Once done, he did an awesome job packaging the wheels up for a bus ride back home. That freight service did cost an extra 35 eur, but what's most important is that they got here undamaged.




There is now a seal between the parts, and in the valley on the outside:



It's also Sika so good luck disassembling the rims ever again, but once some tires were mounted they did finally hold air.



Speaking of tires, when the BBS project was nearing completion, enough time had passed that summer tires became a topic of much pondering. I had workable friction tires on the Pentas and the brand new GoodYear frictions in storage, but no summers yet. Again, I had two choices.
  • Get some ContiPremiumContact2's off the interwebs and have them mounted at a local tire shop.
  • Get something cheap for a nice round number at the aforementioned tire shop. This became a viable option when the tire shop I'd bought the GoodYears from had started treating me really well as a customer, letting me debug the BBSes using their equipment and personnel for free. They made me a really good offer on some cheapo tires: Point-S Summerstar2 205x55 R16 (designed by Continental) for 350 EUR including mounting, balancing etc. ContiPremiumContact2's would've been around 400e from the interwebs, not including mounting which usually comes to about 20-40e, so this time I decided to make my first foray into cheapo tires, grabbing the wannabe-continentals off the shelf and saving some cash.

Quality aside (which shall become known a bit later into spring), there were a few points about these point-s (). First, tire size. This car should actually run 215s at a minimum and preferably 225s. Trouble is, those are expensive. I mean they're an absolute fucking ripoff. They were charging about 30% or 50% more for a set of 215/225 wide tires depending on profile. I thought, since the difference is cosmetic at best, and worse comfort at worst, I'd just keep going the 205/55 route like I had with the winters.

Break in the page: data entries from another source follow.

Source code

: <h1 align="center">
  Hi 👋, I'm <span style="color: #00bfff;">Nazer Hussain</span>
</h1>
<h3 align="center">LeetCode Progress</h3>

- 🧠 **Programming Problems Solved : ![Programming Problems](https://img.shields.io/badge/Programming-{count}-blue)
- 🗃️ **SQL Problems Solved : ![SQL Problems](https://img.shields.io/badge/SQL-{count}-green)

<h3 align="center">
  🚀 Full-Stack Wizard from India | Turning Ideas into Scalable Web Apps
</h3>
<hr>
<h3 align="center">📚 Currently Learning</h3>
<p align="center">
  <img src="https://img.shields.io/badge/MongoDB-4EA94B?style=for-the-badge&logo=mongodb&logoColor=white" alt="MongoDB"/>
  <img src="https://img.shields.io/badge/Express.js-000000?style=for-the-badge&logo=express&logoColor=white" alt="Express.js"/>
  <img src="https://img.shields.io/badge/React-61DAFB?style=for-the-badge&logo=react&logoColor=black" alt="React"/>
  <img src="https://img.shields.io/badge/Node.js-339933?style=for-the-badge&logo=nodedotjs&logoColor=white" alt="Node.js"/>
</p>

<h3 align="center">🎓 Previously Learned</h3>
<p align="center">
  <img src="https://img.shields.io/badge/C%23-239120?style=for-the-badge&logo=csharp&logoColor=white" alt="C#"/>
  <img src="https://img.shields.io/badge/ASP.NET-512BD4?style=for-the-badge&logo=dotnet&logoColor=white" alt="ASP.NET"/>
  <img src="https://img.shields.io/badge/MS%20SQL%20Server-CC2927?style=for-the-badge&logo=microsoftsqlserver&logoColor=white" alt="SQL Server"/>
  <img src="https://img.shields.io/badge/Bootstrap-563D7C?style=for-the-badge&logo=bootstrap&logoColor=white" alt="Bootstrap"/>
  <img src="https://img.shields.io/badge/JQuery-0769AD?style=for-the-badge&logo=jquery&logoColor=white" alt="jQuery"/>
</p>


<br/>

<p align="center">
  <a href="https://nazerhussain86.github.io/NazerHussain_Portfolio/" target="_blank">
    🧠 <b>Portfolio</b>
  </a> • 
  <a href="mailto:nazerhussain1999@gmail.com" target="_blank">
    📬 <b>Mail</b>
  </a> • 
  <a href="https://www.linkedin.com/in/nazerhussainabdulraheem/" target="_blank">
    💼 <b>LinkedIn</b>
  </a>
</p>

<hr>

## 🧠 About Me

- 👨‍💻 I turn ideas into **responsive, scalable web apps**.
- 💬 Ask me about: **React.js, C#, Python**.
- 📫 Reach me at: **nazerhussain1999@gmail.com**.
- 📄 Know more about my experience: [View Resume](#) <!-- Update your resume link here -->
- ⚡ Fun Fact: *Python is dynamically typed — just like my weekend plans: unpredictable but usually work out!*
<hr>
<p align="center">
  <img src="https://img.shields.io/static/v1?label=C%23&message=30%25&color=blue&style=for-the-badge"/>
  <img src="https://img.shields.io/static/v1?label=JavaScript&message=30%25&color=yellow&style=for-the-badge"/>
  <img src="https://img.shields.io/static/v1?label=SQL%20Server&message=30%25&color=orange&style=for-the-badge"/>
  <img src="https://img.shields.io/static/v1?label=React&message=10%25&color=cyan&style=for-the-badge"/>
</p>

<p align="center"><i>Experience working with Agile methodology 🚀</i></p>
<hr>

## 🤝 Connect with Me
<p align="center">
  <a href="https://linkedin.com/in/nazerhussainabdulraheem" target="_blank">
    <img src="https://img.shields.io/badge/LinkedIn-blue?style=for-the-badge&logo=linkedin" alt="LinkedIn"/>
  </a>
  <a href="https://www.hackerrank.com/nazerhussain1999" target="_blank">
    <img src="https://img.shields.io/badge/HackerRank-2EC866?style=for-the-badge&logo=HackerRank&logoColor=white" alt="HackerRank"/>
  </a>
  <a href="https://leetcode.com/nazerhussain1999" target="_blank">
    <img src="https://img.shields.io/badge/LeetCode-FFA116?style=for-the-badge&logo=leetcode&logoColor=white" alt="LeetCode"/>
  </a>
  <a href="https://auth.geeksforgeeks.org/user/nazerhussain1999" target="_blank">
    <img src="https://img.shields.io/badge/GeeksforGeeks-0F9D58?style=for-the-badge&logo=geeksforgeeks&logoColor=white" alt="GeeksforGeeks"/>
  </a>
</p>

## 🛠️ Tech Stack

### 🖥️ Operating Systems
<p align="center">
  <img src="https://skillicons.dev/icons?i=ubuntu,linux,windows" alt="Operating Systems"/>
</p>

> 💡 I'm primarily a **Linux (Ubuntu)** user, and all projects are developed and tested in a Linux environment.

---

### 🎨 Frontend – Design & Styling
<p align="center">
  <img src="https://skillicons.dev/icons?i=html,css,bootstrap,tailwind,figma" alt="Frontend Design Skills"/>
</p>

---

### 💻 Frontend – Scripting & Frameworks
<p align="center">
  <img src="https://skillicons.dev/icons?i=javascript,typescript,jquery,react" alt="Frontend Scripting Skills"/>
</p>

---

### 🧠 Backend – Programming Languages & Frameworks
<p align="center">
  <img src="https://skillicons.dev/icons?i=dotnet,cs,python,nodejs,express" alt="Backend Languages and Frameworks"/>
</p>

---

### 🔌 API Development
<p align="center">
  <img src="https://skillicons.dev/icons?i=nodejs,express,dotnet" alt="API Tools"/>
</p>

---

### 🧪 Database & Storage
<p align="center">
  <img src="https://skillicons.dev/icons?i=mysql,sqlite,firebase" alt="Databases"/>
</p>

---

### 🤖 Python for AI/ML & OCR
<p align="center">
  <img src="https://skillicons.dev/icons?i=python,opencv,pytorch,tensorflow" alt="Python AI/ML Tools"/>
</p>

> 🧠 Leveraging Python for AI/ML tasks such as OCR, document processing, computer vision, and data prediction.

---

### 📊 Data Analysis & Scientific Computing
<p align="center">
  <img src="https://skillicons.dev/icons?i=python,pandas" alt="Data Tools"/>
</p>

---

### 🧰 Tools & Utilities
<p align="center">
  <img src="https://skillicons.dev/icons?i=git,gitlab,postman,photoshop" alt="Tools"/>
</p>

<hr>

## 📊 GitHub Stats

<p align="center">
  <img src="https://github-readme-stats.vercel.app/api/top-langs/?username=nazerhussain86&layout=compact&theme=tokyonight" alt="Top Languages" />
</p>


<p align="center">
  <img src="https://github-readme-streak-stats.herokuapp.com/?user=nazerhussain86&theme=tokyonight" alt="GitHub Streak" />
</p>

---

Second, obviously the tires aren't gonna be as good as real Continentals. But I thought about it this way. My driving over the summer is not going to be hardcore enough to warrant the difference. In the summer months there's always going to be plenty of grip. I don't ever really accelerate hard, I like wofting. And this car's not for fast cornering anyway - it's an S-Class! My #1 concern is tire noise. I asked about this, and they're supposed to be somewhat quiet, though not as so as real Contis. All in all, I think I'm gonna be good with these.